EXCERPTED RECORDS:
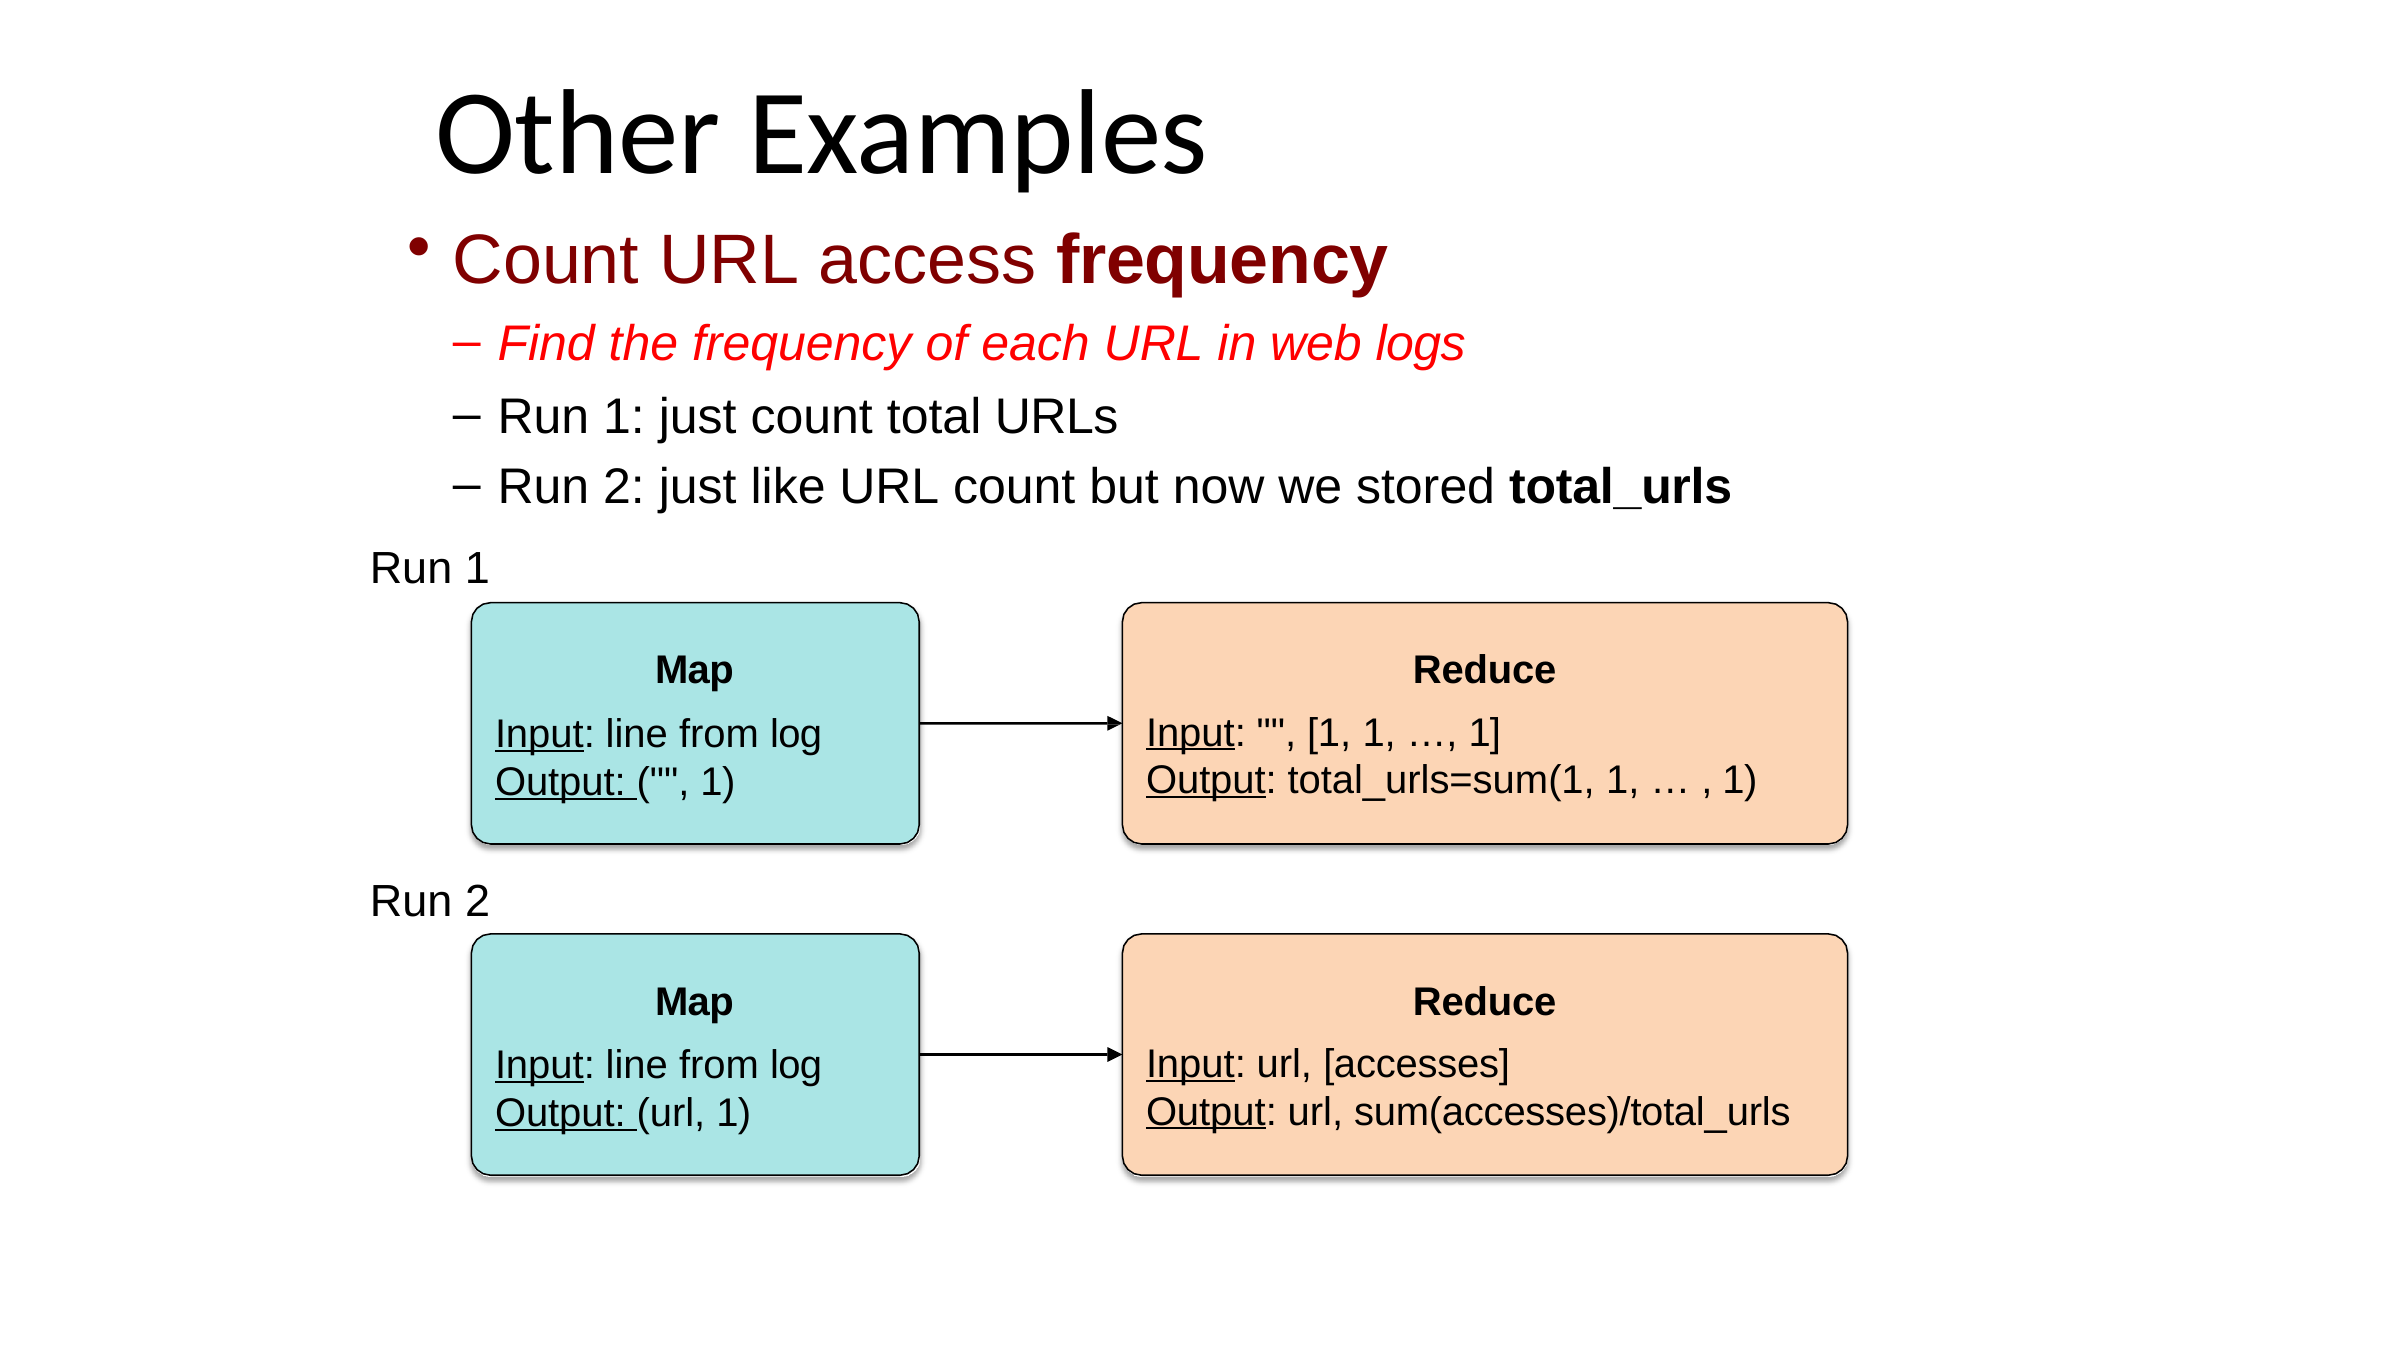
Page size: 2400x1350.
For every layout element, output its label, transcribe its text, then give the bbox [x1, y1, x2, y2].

text_box Run 2 [367, 868, 493, 926]
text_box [1112, 929, 1858, 1190]
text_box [462, 929, 929, 1190]
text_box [1112, 597, 1858, 859]
title Other Examples [420, 9, 2400, 238]
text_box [462, 597, 929, 859]
text_box Count URL access frequency Find the frequency of each URL in web logs Run 1: just count total URLs Run 2: just like URL count but now we stored total_urls Run 1 [367, 191, 1734, 593]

TASK ITEM:
Could you return the listing above exactly, minus its pictures?

THE ANSWER:
Page size: 2400x1350.
For every layout element, output its label, transcribe its text, then give the bbox [x1, y1, x2, y2].

text_box Run 2 [367, 868, 493, 926]
text_box [1112, 929, 1858, 1190]
text_box [462, 929, 929, 1190]
text_box [1112, 597, 1858, 859]
title Other Examples [420, 9, 2400, 238]
text_box [462, 597, 929, 859]
text_box Count URL access frequency Find the frequency of each URL in web logs Run 1: just count total URLs Run 2: just like URL count but now we stored total_urls Run 1 [367, 191, 1734, 593]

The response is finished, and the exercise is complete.